The writer of this blog post, “Preschool Is the New School” (at the blog The No-School Kids: A Homeschool Retrospective), listens to her friend and another woman talk about their childcare arrangements and says:
School? He’s not quite three years old yet! I mean, he does go to Preschool, but is the shorthand for preschool just school now? I don’t mean to dwell in semantics, but it surprised me.
I’ve been surprised this year, spending time with this particular friend, just how immediately one has to figure out the school thing. The school thing starts right out the gate, really. It starts with Preschool. And if you opt out of it, you’ll be chatting with some mom at the tire-swing at the park, explaining that.

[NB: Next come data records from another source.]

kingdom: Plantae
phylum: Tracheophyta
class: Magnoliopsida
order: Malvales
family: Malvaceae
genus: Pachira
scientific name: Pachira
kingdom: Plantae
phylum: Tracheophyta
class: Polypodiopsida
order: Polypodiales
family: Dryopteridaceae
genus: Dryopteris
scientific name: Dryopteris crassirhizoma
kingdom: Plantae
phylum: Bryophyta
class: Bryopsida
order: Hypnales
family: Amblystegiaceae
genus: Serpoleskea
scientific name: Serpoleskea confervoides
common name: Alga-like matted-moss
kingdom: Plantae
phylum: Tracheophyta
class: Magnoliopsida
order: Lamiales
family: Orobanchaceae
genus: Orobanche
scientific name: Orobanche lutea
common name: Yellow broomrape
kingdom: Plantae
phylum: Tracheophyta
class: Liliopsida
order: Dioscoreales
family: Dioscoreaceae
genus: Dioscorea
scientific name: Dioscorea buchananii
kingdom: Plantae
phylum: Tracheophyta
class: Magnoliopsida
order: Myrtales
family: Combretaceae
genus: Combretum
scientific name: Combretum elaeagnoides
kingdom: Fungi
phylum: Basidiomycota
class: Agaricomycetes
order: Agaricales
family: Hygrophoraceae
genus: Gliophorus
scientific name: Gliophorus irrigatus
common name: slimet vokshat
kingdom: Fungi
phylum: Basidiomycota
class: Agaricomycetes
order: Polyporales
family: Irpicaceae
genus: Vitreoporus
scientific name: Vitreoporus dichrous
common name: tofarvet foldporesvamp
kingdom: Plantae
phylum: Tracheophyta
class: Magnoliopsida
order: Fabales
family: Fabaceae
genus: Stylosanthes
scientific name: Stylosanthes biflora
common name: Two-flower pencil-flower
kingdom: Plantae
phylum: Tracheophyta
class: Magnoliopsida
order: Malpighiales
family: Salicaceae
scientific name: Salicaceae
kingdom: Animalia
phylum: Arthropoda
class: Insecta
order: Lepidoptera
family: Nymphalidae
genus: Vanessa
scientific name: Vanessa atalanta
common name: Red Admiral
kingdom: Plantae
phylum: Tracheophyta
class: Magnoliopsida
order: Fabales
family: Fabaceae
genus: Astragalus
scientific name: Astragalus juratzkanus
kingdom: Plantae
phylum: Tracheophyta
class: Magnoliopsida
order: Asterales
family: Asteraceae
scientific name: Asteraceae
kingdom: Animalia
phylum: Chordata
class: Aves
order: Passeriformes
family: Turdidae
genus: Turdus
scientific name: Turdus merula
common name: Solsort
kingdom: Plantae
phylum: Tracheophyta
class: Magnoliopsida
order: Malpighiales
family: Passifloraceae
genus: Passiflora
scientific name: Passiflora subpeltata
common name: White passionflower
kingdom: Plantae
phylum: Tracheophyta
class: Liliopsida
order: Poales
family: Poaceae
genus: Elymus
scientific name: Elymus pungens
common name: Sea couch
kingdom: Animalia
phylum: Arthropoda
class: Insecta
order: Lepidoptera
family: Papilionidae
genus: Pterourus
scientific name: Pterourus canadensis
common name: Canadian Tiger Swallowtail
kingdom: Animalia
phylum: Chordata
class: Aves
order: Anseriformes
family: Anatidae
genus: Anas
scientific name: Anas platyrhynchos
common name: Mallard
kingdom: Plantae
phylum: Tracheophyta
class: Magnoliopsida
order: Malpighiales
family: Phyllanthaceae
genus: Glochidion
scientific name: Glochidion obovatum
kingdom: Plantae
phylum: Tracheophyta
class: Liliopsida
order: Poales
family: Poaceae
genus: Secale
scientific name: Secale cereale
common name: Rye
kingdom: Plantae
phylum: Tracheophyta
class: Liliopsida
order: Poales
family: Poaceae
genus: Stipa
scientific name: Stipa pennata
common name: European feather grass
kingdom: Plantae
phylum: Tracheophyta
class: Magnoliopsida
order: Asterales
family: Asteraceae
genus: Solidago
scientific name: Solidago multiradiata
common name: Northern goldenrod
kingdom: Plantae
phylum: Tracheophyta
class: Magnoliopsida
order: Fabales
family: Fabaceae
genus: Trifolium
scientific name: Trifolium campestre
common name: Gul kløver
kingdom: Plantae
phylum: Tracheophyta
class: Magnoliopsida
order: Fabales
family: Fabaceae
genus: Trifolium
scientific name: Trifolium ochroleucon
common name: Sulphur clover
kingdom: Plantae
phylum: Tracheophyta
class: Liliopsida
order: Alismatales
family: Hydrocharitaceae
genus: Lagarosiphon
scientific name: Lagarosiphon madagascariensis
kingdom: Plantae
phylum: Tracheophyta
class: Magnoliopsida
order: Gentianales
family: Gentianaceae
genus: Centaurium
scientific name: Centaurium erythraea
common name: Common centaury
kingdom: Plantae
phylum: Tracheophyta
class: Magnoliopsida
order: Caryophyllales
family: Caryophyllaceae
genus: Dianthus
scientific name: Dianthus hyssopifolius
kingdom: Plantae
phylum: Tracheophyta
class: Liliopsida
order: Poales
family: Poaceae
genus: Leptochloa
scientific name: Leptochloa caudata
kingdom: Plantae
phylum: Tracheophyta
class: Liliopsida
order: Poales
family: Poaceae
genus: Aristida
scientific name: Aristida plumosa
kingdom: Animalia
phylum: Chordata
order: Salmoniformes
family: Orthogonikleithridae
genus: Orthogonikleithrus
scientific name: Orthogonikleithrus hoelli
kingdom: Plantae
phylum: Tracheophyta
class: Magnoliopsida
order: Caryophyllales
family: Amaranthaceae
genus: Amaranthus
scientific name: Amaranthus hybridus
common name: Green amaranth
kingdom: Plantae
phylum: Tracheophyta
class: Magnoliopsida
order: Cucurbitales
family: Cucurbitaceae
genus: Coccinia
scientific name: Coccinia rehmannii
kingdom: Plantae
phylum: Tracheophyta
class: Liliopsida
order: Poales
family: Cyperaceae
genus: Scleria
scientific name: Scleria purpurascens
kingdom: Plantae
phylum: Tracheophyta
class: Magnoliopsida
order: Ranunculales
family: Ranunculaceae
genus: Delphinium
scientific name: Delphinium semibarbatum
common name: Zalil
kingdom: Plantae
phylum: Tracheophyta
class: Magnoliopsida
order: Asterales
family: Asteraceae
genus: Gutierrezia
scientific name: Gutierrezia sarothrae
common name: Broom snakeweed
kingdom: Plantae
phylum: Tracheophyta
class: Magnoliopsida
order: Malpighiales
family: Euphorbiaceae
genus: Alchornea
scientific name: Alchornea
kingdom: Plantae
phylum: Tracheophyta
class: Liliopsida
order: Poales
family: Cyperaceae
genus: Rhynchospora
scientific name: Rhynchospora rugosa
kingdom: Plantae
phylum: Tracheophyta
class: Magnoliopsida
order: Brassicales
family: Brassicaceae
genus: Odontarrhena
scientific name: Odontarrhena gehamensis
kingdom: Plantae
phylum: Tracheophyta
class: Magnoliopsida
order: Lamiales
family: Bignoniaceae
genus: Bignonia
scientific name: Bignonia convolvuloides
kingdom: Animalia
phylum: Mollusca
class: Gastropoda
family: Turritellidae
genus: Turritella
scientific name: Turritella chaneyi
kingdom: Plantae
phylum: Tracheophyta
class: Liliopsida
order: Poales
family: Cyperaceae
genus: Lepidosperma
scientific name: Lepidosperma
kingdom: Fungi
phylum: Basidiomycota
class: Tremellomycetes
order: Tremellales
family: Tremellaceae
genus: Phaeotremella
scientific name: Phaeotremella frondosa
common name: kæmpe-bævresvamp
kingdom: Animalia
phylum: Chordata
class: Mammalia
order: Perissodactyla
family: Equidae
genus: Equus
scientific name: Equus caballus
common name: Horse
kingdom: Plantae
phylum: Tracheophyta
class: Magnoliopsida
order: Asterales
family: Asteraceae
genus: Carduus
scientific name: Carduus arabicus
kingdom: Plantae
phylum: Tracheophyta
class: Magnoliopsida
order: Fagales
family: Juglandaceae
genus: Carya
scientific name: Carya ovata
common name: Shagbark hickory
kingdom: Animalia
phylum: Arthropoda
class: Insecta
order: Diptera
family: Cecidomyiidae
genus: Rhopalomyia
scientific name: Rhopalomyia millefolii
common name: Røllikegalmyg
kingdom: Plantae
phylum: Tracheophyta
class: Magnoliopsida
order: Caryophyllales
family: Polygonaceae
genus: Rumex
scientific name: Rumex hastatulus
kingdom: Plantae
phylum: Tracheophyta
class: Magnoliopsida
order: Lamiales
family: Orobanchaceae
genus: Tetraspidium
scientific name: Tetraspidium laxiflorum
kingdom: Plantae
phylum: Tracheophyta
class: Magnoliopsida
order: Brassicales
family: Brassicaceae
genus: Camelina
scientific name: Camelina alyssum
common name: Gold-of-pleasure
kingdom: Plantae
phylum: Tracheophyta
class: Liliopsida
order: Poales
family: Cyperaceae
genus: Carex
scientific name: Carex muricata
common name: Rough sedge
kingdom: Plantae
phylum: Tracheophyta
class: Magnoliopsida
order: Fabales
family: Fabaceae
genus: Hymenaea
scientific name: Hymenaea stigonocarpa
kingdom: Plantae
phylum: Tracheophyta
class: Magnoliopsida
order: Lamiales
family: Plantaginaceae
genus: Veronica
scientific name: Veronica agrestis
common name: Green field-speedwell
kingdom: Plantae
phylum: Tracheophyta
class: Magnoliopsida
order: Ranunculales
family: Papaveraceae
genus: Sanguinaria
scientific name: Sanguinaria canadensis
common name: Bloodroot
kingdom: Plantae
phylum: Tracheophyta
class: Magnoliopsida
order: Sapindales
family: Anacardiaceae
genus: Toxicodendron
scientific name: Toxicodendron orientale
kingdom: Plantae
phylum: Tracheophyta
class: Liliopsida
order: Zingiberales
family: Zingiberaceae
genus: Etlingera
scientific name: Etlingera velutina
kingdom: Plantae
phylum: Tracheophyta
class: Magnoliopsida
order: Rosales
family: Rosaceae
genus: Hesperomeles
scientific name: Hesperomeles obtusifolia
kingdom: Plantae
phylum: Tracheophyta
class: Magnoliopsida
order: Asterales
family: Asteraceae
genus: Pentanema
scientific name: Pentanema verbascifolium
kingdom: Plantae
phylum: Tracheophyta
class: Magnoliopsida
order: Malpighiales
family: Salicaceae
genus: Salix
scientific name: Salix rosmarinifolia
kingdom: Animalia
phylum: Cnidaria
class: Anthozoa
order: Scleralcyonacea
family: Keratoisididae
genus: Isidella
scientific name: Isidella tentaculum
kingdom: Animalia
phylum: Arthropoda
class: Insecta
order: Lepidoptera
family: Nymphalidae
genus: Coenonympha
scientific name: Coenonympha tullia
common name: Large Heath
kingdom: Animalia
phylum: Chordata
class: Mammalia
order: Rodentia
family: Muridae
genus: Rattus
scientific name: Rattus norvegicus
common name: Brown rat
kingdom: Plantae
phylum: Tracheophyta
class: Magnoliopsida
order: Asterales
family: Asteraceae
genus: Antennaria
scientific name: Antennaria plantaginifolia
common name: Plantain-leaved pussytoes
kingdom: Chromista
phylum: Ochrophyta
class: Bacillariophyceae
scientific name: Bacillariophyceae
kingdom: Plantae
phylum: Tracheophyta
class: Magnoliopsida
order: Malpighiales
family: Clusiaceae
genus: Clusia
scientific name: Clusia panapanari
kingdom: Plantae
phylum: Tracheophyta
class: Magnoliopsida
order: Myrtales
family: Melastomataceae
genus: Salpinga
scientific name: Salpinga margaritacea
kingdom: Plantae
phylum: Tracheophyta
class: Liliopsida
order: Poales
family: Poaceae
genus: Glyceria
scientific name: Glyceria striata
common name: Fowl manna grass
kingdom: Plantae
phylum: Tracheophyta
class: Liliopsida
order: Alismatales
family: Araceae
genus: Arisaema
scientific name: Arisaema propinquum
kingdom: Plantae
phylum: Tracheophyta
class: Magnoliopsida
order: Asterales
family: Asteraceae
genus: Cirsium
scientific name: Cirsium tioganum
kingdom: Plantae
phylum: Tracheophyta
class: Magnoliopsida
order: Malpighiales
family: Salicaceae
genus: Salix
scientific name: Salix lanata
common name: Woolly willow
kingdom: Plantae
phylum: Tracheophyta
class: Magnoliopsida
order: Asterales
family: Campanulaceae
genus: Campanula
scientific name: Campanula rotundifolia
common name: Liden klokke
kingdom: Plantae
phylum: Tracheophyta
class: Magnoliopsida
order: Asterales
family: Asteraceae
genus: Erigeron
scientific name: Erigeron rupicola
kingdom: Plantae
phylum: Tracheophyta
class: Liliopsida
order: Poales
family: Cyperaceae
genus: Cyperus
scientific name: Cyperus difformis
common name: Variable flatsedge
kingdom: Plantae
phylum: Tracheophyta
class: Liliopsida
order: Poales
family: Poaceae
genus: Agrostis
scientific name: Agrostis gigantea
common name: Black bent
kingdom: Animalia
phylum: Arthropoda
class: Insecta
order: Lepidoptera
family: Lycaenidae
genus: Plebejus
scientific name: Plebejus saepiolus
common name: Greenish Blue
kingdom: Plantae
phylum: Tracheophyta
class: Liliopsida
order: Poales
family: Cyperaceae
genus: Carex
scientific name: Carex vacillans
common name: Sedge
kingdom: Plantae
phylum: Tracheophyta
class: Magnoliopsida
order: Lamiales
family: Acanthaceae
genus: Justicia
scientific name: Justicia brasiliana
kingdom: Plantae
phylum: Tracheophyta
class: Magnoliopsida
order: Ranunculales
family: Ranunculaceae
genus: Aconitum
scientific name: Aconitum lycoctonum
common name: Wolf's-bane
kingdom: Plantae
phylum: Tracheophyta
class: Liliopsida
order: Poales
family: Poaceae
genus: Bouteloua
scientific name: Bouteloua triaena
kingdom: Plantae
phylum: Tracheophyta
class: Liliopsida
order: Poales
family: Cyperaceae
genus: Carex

I felt that way, too, when DS was a tot. I learned that preschool was just a given — just as much as kindergarten — no matter what the parents’ working arrangements were. That surprised me, and I started to feel very odd for being surprised about that! Because nobody else was.
I also find it scary. Because many of us, when discussing classroom-less learning after age five, often start by saying things like, “You know how little kids learn how to walk and talk and name colors and eat and sing and count and play at home for their first five years, without teachers or school? And they do just fine?” Well, now, a lot of people don’t know any such thing. Maybe most people don’t know any such thing. They’ve never experienced that.